Departamento de Anatomia, Instituto de Biociências, UNESP - Universidade Estadual Paulista, Botucatu-SP, Brazil.
Departamento de Anatomia, Instituto de Biociências, UNESP - Universidade Estadual Paulista, Botucatu-SP, Brazil ; Programa de Pós-Graduação em Biologia Celular e Estrutural, Instituto de Biologia, Universidade Estadual de Campinas - UNICAMP, Campinas-SP, Brazil.
PLoS One. 2013 Dec 18;8(12):e81676. doi: 10.1371/journal.pone.0081676. eCollection 2013.
Ovarian cancer is the fourth most common cause of cancer deaths among women, and chronic alcoholism may exert co-carcinogenic effects. Because melatonin (mel) has oncostatic properties, we aimed to investigate and characterize the chemical induction of ovarian tumors in a model of ethanol-preferring rats and to verify the influence of mel treatment on the overall features of these tumors. After rats were selected to receive ethanol (EtOH), they were surgically injected with 100 µg of 7,12-dimethyl-benz[a]anthracene (DMBA) plus sesame oil directly under the left ovarian bursa. At 260 days old, half of the animals received i.p. injections of 200 µg mel/100 g b.w. for 60 days. Four experimental groups were established: Group C, rats bearing ovarian carcinomas (OC); Group C+EtOH, rats voluntarily consuming 10% (v/v) EtOH and bearing OC; Group C+M, rats bearing OC and receiving mel; and Group C+EtOH+M, rats with OC consuming EtOH and receiving mel. Estrous cycle and nutritional parameters were evaluated, and anatomopathological analyses of the ovarian tumors were conducted. The incidence of ovarian tumors was higher in EtOH drinking animals 120 days post-DMBA administration, and mel efficiently reduced the prevalence of some aggressive tumors. Although mel promoted high EtOH consumption, it was effective in synchronizing the estrous cycle and reducing ovarian tumor mass by 20%. While rats in the C group displayed cysts containing serous fluid, C+EtOH rats showed solid tumor masses. After mel treatment, the ovaries of these rats presented as soft and mobile tissues. EtOH consumption increased the incidence of serous papillary carcinomas and sarcomas but not clear cell carcinomas. In contrast, mel reduced the incidence of sarcomas, endometrioid carcinomas and cystic teratomas. Combination of DMBA with EtOH intake potentiated the incidence of OC with malignant histologic subtypes. We concluded that mel reduces ovarian masses and the incidence of adenocarcinomas in ethanol-deprived rats.
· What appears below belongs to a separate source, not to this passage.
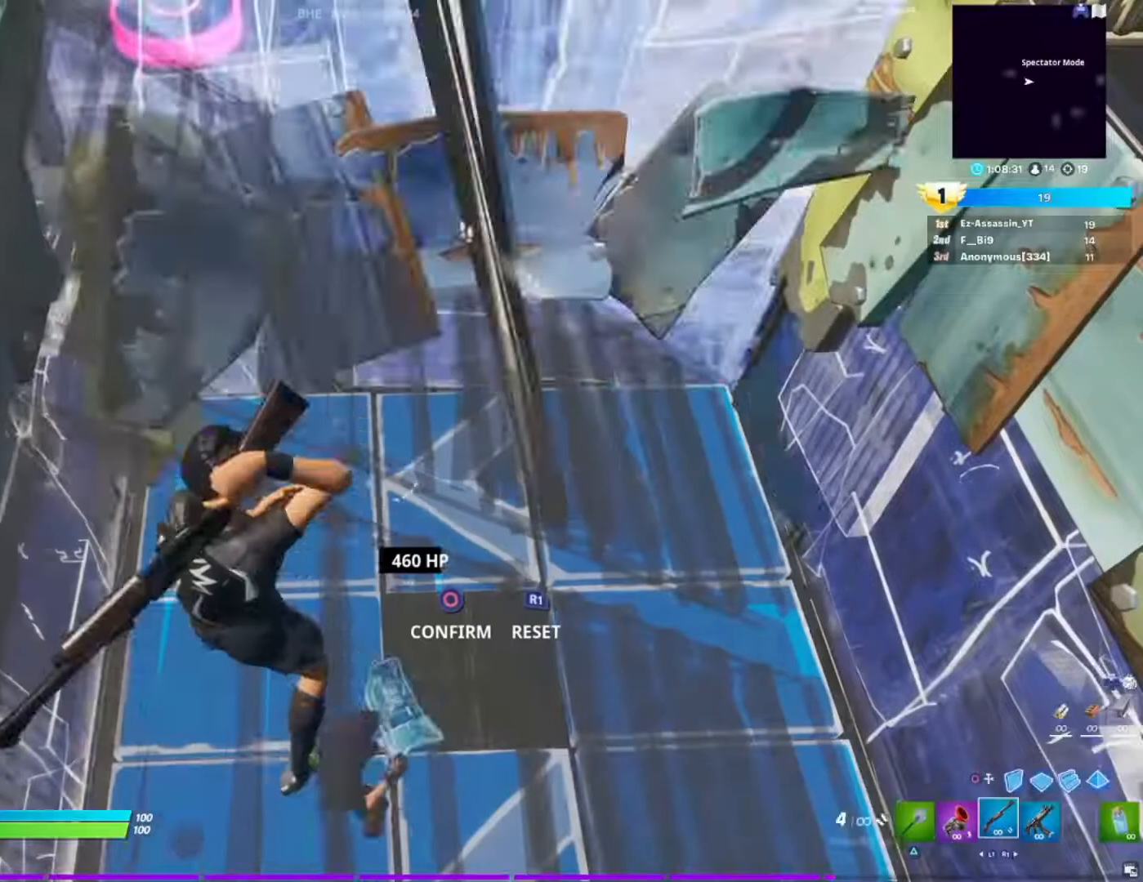
Gameplay with a controller (PlayStation layout); each line is a JSON object with the inputs held at the frame after it. "events" lists button and stick changes between this image and that frame as [ms after this image, input, new state], when the widget could be followed in between.
{"buttons": ["R2"], "left_stick": "center", "right_stick": "center", "events": [[83, "CIRCLE", "up"], [117, "right_stick", "right"], [200, "R2", "down"], [217, "left_stick", "center"], [217, "right_stick", "down"], [317, "right_stick", "center"]]}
卵巢癌是女性癌症死亡的第四大常见原因,慢性酗酒可能产生协同致癌作用。由于褪黑素(mel)具有抗肿瘤特性,我们旨在研究并描述乙醇偏好大鼠模型中卵巢肿瘤的化学诱导作用,并验证 mel 处理对这些肿瘤整体特征的影响。在选择大鼠接受乙醇(EtOH)后,将 100µg 7,12-二甲基苯并[a]蒽(DMBA)加芝麻油直接注射到左侧卵巢囊下。在 260 天大时,一半的动物接受 i.p. 注射 200µg mel/100g b.w.,持续 60 天。建立了四个实验组:C 组,卵巢癌(OC)大鼠;C+EtOH 组,自愿饮用 10%(v/v)EtOH 的大鼠,患有 OC;C+M 组,患有 OC 并接受 mel 治疗的大鼠;和 C+EtOH+M 组,患有 OC 并饮用 EtOH 和接受 mel 的大鼠。评估发情周期和营养参数,并对卵巢肿瘤进行解剖病理学分析。在 DMBA 给药后 120 天,饮用 EtOH 的动物中卵巢肿瘤的发生率更高,而 mel 有效地降低了一些侵袭性肿瘤的患病率。尽管 mel 促进了 EtOH 的高消耗,但它在同步发情周期和减少 20%的卵巢肿瘤质量方面是有效的。在 C 组中,大鼠的卵巢显示含有浆液的囊肿,而 C+EtOH 组的大鼠显示出实性肿瘤。在用 mel 治疗后,这些大鼠的卵巢呈现出柔软且移动的组织。EtOH 消耗增加了浆液性乳头状癌和肉瘤的发生率,但不增加透明细胞癌。相反,mel 降低了肉瘤、子宫内膜样癌和囊性畸胎瘤的发生率。DMBA 与 EtOH 摄入的组合增强了缺乏乙醇的大鼠中 OC 的恶性组织学亚型的发生率。我们得出结论,mel 减少了乙醇剥夺大鼠的卵巢肿块和腺癌的发生率。